[TASK DATA Boundary: Start]

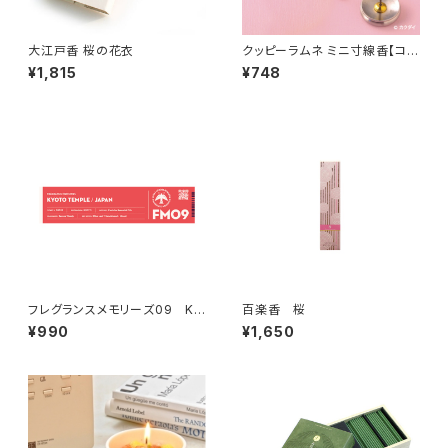
大江戸香 桜の花衣
クッピーラムネ ミニ寸線香【コラ
ボ商品】
¥1,815
¥748
フレグランスメモリーズ09 KY
百楽香 桜
OTO TEMPLE
¥990
¥1,650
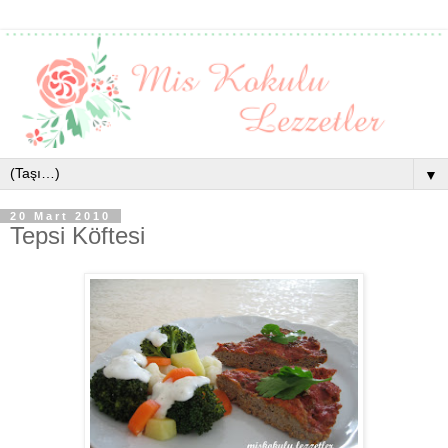
▼
20 Mart 2010
Tepsi Köftesi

[TASK DATA Boundary: End]

> GOAL OF THE EXERCISE
Reproduce the text from every item above, line by line and without any change. Leave the pictures out.

> FINISHED EXERCISE
大江戸香 桜の花衣
クッピーラムネ ミニ寸線香【コラ
ボ商品】
¥1,815
¥748
フレグランスメモリーズ09 KY
百楽香 桜
OTO TEMPLE
¥990
¥1,650
▼
20 Mart 2010
Tepsi Köftesi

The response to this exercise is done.